Having been previously involved with surgically implanted vagus nerve stimulation (VNS), in a fibromyalgia safety and tolerability study which resulted in several of the patients becoming pain free, Dr Natelson was keen to run a randomized sham controlled trial to rule out a placebo effect and to determine whether non-invasive VNS could be effective in gulf war illness.
“VNS is already an FDA-approved treatment for epilepsy and depression and the drugs used to treat epilepsy and depression are in the same class as newly approved drugs to treat the widespread pain characteristic of fibromyalgia, a common diagnosis in Gulf War veterans,” says Dr Natelson.

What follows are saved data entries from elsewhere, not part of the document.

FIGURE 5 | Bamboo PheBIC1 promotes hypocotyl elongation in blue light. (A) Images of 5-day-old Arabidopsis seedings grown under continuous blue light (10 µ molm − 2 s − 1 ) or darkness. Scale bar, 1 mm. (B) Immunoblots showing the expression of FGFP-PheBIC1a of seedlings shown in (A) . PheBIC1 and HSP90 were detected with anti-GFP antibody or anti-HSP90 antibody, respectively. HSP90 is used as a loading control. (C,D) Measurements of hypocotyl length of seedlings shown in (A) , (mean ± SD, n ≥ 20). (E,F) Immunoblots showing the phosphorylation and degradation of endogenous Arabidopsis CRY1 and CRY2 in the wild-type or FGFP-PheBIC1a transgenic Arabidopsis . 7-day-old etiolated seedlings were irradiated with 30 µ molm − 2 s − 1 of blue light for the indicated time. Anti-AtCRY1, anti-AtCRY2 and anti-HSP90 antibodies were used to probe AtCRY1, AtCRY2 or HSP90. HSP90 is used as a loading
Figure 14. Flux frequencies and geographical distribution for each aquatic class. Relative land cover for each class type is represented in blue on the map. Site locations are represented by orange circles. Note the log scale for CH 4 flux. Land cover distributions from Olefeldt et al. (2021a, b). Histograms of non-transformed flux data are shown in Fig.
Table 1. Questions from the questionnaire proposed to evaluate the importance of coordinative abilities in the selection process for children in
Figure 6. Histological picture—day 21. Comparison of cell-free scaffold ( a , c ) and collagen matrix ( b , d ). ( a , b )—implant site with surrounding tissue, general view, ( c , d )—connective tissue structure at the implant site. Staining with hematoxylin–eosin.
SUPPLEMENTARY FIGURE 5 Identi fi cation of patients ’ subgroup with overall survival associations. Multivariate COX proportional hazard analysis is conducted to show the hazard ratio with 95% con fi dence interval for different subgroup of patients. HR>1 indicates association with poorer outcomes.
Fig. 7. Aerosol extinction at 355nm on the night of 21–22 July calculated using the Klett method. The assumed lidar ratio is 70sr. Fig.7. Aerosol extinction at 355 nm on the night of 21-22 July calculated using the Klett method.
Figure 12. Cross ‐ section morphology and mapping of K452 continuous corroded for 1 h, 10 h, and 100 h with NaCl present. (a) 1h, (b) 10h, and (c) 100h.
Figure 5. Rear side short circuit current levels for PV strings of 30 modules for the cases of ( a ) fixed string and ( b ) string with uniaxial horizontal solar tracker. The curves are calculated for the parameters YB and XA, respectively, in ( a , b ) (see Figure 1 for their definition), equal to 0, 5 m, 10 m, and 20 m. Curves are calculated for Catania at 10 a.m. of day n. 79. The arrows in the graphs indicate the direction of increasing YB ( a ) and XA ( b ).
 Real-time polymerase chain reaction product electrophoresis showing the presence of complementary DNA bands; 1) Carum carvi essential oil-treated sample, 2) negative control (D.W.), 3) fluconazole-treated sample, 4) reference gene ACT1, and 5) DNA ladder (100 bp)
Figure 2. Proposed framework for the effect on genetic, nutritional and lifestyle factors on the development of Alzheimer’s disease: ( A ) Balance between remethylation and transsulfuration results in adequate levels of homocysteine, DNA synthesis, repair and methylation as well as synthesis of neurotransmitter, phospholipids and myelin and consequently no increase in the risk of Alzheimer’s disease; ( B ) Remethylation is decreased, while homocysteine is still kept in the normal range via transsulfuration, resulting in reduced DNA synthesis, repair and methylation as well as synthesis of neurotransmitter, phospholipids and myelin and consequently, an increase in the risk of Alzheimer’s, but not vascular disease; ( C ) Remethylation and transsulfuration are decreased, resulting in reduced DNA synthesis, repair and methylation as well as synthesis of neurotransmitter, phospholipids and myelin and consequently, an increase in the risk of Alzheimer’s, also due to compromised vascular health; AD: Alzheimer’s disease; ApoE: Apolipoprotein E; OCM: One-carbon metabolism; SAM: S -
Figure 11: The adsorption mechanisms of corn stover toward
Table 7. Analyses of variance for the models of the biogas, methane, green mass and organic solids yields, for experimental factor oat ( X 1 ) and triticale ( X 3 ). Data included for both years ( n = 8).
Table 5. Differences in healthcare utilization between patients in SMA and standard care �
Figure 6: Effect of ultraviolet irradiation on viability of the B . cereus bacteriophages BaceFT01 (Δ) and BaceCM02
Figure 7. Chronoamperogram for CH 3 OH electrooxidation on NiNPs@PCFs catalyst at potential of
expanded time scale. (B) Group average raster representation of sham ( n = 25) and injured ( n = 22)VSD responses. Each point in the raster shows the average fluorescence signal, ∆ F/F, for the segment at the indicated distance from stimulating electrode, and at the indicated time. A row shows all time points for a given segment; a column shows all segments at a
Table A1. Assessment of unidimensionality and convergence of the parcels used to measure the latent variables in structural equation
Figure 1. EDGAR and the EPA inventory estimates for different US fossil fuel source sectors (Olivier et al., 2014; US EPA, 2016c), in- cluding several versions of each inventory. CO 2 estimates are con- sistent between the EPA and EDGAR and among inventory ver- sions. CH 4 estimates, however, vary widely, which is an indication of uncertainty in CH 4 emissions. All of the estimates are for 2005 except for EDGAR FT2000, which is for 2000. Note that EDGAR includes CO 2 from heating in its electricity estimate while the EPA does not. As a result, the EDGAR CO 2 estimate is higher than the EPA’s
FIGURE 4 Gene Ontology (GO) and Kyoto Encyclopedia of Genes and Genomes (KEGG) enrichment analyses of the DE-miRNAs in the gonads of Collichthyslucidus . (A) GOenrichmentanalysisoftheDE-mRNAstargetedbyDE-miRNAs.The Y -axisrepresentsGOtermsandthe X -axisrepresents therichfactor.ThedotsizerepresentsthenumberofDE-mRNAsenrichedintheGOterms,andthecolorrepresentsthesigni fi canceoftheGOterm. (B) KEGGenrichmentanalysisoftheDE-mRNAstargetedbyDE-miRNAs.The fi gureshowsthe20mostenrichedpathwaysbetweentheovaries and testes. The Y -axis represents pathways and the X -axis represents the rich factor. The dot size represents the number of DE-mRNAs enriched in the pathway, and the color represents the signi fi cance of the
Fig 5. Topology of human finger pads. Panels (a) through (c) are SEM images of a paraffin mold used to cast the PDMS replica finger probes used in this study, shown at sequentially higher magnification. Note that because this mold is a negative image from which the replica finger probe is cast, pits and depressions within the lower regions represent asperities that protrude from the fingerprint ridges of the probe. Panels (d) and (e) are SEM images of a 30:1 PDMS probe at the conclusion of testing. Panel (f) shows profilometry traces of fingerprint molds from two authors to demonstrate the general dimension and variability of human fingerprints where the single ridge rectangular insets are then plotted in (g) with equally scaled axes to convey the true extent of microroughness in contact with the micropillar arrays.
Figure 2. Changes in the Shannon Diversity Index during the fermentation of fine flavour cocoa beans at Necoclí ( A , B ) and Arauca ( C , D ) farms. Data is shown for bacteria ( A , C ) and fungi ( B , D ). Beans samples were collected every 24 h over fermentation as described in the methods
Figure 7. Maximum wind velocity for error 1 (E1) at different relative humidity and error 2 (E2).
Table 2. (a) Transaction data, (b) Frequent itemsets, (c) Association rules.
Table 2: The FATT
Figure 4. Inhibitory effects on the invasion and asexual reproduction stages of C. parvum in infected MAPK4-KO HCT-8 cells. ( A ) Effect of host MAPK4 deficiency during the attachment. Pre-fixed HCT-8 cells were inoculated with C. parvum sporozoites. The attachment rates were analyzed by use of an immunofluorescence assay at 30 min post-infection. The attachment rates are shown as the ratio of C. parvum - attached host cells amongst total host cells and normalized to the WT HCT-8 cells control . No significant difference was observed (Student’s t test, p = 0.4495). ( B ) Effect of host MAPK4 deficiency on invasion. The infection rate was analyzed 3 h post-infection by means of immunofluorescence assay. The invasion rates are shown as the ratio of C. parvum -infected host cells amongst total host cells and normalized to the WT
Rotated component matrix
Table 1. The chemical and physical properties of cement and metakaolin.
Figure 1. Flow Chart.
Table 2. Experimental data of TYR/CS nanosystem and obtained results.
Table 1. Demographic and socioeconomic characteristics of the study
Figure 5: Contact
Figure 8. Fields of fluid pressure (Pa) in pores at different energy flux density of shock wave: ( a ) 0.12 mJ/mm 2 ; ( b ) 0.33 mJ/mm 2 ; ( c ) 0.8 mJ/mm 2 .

ElectroCore's proprietary, non-invasive electrical stimulation therapy works by the patient placing the device on the skin over the vagus nerve in the neck. This activates the fibers of the vagus nerve bundle that ascend to the brain to activate pain-related centers. The result of this activation is reduced pain.
In the first phase of the study, veterans will be assessed for body-wide pain and headache. In the second phase half of the veterans will be given an active gammaCore nVNS device, and half will be given a sham (inactive) device. These devices will be used by the veterans three times a day for ten weeks, with periodic assessments of the severity of their pain and headaches. After the randomized phase, all veterans will receive active gammaCore devices to use for a further ten weeks in an open label phase. The final assessment of the study, lasting 20 weeks in total, will provide the investigators with information about the effectiveness of nVNS therapy in relieving both widespread pain and migraine headaches.
Should the study produce results of sufficient interest, the United States Army has indicated that it will strongly consider supporting a larger pivotal study into VNS therapy for the treatment of widespread pain in Gulf War Illness.